◆ Material for this exercise

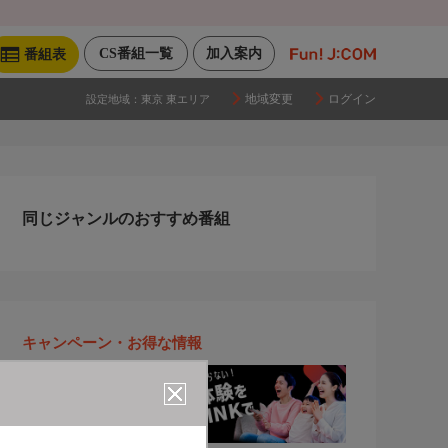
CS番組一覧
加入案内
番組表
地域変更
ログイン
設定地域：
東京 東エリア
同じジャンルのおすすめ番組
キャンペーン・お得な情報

==

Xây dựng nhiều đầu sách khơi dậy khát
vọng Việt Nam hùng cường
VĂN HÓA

==

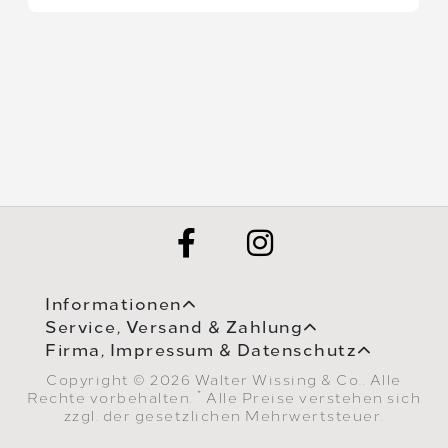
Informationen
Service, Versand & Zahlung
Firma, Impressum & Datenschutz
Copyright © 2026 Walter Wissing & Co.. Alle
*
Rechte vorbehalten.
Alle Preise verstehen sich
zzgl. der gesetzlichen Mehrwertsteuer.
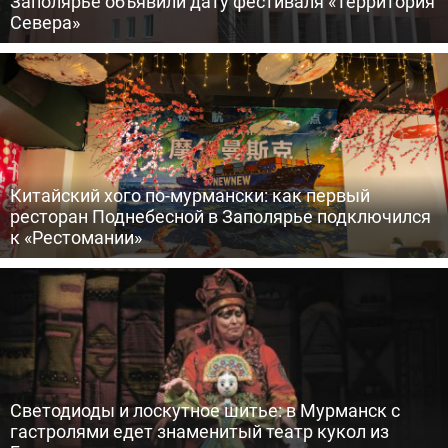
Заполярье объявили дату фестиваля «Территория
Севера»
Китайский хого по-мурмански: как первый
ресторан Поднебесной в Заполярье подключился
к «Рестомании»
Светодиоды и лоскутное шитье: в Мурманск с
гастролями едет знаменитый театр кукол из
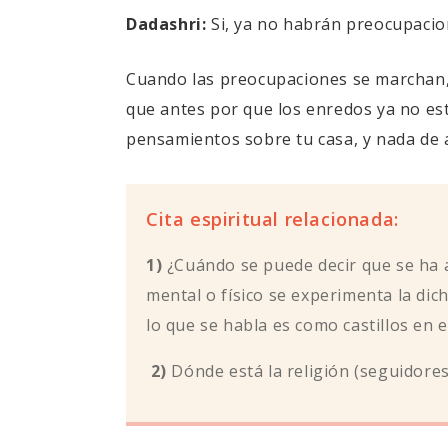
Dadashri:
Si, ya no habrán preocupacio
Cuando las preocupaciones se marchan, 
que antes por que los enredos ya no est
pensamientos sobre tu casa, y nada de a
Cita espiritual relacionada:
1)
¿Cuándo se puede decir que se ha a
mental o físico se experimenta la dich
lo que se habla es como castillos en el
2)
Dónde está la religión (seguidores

◆ Work item
Recast the records from the line with "Informationen" up to and including the line with "Dónde está la religión (seguidores" as a JSON list of strings, one string per line, with blank lines left out. Omit the pictures.

◆ Answer for the task
[
  "Informationen",
  "Service, Versand & Zahlung",
  "Firma, Impressum & Datenschutz",
  "Copyright © 2026 Walter Wissing & Co.. Alle",
  "*",
  "Rechte vorbehalten.",
  "Alle Preise verstehen sich",
  "zzgl. der gesetzlichen Mehrwertsteuer.",
  "Заполярье объявили дату фестиваля «Территория",
  "Севера»",
  "Китайский хого по-мурмански: как первый",
  "ресторан Поднебесной в Заполярье подключился",
  "к «Рестомании»",
  "Светодиоды и лоскутное шитье: в Мурманск с",
  "гастролями едет знаменитый театр кукол из",
  "Dadashri:",
  "Si, ya no habrán preocupacio",
  "Cuando las preocupaciones se marchan, ",
  "que antes por que los enredos ya no est",
  "pensamientos sobre tu casa, y nada de a",
  "Cita espiritual relacionada:",
  "1)",
  "¿Cuándo se puede decir que se ha a",
  "mental o físico se experimenta la dich",
  "lo que se habla es como castillos en el",
  "2)",
  "Dónde está la religión (seguidores"
]